QUOTED PASSAGE —
+++

Accounting for such acquisitions requires us to make significant assumptions and estimates and are adjusted during the measurement period for a period of up to one year after the acquisition date. Costs incurred to effect an acquisition, such as legal, accounting, valuation or other third-party costs, as well as internal general and administrative costs incurred are charged to expense in the periods incurred.

 

Shipping and Handling of Products. Costs incurred related to the shipment and handling of products are classified in cost of products sold. Amounts billed to customers for shipping and handling of products are included in sales.

 

Cash and Cash Equivalents include cash on hand, cash on deposit, treasuries and money market funds. We consider all highly liquid investments purchased with an original maturity of three months or less to be cash equivalents.

 

Accounts Receivable. Our receivables are subject to credit risk, and we do not typically require collateral on our accounts receivable. We perform periodic credit evaluations of our customers’ financial condition and generally require a security interest in the products sold. Receivables generally are due within 30 to 60 days. We maintain an allowance for customer accounts that reduces receivables to amounts that are expected to be collected. In estimating the allowance for doubtful accounts consistent with it reflecting related lifetime expected credit losses, management considers relevant information about past events, current conditions and reasonable and supportable forecasts that affect the collectability of financial assets.

 

Inventories are stated at the lower of first-in, first-out cost or net realizable value. Net realizable value is the estimated selling price in the ordinary course of business less cost to sell and considers our current assessment of general market and economic conditions, slow-moving inventory, and future demands.

+++

INFORMATION SHOWN —
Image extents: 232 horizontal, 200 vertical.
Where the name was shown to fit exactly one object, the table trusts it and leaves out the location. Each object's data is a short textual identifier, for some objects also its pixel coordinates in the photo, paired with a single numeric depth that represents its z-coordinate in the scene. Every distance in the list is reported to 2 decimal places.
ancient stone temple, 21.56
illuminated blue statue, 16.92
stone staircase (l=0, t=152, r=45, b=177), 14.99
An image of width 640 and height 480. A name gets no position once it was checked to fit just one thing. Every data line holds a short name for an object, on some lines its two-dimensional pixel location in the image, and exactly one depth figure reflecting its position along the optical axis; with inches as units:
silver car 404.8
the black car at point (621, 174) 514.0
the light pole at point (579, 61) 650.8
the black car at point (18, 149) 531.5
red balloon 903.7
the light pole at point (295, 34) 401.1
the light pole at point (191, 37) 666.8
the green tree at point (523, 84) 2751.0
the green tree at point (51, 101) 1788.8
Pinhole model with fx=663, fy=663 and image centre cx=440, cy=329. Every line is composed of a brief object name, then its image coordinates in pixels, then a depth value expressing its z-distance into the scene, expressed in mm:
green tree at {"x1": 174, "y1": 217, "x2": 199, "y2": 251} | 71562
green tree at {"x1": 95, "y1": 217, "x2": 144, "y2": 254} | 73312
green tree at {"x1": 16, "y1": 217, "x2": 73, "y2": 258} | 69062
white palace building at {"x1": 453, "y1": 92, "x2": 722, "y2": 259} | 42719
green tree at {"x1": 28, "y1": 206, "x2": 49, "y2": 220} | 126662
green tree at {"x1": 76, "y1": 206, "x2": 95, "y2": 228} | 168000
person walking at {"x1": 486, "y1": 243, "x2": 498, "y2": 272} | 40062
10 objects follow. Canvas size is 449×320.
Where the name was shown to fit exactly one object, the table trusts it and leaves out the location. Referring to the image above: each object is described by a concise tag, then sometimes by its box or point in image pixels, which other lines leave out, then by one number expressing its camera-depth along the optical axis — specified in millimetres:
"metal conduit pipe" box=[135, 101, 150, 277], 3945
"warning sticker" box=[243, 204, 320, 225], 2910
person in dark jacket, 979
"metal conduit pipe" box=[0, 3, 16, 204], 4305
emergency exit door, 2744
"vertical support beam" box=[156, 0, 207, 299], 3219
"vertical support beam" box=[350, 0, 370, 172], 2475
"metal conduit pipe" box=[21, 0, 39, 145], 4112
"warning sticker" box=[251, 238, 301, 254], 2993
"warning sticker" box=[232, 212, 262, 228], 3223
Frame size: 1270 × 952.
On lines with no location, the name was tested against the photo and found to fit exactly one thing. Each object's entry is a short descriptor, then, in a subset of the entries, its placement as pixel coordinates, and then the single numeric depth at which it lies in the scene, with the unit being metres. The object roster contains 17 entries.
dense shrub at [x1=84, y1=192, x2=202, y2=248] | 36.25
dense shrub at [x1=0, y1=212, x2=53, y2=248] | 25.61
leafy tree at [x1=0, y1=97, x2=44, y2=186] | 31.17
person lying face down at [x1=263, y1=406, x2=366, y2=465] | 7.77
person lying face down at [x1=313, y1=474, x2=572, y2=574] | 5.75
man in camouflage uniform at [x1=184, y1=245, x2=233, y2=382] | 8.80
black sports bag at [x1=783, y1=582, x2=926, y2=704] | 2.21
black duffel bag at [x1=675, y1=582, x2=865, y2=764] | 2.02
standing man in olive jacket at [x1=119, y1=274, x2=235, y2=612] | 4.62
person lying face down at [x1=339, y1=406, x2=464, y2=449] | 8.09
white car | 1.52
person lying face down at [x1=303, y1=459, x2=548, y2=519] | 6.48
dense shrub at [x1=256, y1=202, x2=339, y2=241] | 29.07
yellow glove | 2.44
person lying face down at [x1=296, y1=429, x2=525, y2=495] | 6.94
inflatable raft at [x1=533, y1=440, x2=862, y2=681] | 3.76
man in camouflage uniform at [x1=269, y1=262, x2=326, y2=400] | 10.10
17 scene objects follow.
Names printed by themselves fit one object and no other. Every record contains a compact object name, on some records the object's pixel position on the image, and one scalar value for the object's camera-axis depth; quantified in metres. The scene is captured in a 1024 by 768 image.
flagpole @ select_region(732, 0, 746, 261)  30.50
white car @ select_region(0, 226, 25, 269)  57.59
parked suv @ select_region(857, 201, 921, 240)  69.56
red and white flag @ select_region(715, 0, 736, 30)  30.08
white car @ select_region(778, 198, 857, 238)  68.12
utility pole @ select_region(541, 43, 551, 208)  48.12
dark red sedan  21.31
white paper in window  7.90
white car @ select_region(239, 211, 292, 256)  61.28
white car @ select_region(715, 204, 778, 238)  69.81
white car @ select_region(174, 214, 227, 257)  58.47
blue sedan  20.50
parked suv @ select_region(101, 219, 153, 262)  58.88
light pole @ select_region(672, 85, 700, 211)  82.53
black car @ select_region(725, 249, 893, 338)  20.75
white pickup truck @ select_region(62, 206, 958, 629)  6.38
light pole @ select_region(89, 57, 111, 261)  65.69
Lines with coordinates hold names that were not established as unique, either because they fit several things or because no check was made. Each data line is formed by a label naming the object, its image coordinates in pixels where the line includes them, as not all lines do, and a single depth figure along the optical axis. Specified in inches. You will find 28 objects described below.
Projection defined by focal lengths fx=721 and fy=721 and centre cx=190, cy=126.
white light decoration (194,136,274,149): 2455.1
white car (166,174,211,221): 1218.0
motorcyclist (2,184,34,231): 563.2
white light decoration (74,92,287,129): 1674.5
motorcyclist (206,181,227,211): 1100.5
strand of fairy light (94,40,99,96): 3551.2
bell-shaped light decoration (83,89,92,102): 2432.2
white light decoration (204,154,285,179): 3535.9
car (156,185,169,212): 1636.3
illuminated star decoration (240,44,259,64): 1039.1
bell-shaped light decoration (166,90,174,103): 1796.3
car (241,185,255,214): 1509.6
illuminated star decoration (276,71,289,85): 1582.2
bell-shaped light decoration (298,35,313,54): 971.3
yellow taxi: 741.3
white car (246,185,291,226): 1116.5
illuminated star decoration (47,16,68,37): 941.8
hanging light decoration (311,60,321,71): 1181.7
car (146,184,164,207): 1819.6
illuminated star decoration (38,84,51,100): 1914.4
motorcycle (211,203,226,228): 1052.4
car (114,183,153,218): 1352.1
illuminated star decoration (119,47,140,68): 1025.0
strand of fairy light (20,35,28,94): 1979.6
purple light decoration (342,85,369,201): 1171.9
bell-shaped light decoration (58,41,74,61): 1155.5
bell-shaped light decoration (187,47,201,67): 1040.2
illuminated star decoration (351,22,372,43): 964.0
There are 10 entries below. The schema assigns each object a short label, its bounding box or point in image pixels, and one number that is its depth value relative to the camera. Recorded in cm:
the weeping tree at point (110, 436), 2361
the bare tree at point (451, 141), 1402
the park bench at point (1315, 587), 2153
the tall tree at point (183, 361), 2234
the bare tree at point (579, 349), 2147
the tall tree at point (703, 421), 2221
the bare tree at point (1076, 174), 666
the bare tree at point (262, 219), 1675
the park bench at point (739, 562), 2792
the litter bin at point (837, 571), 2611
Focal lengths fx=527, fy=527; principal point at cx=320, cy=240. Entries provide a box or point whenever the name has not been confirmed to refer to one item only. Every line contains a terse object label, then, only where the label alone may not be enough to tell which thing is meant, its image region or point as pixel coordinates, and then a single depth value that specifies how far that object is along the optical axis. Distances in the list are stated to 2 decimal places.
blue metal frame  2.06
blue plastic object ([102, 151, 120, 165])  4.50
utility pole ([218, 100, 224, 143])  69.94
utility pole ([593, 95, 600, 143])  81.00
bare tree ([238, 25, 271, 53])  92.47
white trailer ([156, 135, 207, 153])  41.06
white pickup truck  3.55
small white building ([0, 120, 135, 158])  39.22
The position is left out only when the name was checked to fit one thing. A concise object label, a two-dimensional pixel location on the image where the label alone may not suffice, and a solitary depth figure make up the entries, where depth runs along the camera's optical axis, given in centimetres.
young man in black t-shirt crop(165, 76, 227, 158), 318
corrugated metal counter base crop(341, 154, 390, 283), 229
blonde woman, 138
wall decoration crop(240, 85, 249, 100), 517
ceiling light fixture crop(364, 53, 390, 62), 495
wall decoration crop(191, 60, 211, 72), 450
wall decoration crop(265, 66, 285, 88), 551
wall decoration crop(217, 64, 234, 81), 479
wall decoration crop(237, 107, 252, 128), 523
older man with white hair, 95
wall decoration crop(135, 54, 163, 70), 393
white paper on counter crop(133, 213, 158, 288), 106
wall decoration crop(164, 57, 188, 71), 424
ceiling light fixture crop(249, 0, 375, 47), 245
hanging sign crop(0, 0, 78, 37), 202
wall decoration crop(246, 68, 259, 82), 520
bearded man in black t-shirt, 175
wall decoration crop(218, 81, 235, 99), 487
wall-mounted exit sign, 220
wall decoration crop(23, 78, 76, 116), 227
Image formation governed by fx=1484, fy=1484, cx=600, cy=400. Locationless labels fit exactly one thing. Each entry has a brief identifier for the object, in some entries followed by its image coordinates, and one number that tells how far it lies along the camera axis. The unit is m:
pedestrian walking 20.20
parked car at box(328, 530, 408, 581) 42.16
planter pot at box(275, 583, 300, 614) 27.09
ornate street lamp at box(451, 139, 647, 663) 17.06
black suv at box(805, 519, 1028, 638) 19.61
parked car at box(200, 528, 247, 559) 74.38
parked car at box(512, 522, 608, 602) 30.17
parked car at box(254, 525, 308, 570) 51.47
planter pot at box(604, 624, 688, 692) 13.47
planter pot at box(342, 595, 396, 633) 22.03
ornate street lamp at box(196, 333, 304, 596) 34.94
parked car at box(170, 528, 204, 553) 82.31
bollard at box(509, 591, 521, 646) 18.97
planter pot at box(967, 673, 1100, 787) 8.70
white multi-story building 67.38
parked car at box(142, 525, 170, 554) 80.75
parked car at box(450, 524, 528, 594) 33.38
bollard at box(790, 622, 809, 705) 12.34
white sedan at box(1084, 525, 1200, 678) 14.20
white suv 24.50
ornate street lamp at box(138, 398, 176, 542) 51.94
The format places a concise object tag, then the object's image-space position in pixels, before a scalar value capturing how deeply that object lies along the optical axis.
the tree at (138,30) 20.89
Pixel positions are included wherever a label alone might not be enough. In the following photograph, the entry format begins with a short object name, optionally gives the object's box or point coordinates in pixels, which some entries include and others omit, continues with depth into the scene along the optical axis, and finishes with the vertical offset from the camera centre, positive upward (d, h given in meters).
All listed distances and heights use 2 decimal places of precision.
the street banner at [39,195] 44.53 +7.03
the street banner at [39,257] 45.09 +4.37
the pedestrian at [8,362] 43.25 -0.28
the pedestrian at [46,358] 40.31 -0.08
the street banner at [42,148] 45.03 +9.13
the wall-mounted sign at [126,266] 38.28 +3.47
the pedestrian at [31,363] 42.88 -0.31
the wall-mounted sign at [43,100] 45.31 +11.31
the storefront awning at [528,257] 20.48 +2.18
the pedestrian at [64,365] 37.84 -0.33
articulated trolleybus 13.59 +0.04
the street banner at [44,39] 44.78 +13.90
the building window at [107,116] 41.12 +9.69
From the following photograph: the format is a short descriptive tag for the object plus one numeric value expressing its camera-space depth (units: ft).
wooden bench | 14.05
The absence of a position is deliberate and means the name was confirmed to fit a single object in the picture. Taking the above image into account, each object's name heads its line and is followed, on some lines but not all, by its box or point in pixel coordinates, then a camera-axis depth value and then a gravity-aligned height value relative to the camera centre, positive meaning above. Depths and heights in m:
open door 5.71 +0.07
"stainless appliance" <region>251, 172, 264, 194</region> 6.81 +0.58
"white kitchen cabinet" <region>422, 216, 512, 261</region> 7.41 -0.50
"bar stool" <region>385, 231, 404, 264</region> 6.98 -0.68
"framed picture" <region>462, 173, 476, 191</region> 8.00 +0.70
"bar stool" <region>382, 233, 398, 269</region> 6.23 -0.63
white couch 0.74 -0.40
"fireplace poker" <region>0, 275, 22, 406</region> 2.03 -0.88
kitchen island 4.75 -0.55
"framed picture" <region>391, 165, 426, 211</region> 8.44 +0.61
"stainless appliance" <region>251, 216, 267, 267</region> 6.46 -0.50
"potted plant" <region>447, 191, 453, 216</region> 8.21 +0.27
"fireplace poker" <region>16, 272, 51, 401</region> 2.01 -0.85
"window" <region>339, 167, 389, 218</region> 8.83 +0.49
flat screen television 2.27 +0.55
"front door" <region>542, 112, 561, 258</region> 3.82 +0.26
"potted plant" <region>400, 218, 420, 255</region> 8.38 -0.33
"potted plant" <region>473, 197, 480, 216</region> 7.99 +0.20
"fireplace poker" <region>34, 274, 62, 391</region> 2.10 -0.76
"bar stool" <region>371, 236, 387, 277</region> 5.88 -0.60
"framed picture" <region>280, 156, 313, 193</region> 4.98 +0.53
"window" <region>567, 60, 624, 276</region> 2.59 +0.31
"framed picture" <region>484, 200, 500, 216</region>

+++

EXERCISES —
[A] From the accounting policies text, print the part from "Accounting for such" up to and including "be cash equivalents.".
[B] Condense the paragraph of the accounting policies text that begins "Accounts Receivable. Our receivables" into a short bulleted list that keeps its main facts.
The listing has no connection to the accounting policies text.

TASK-BY-TASK SOLUTIONS —
[A]
Accounting for such acquisitions requires us to make significant assumptions and estimates and are adjusted during the measurement period for a period of up to one year after the acquisition date. Costs incurred to effect an acquisition, such as legal, accounting, valuation or other third-party costs, as well as internal general and administrative costs incurred are charged to expense in the periods incurred.

 

Shipping and Handling of Products. Costs incurred related to the shipment and handling of products are classified in cost of products sold. Amounts billed to customers for shipping and handling of products are included in sales.

 

Cash and Cash Equivalents include cash on hand, cash on deposit, treasuries and money market funds. We consider all highly liquid investments purchased with an original maturity of three months or less to be cash equivalents.

[B]
- Receivables carry credit risk, and collateral is not usually required.
- Customers' finances are checked periodically, and a security interest in the products sold is generally required.
- Payment is generally due within 30 to 60 days.
- An allowance lowers receivables to the amounts expected to be collected.
- To estimate this allowance for lifetime expected credit losses, management looks at past events, current conditions, and reasonable, supportable forecasts.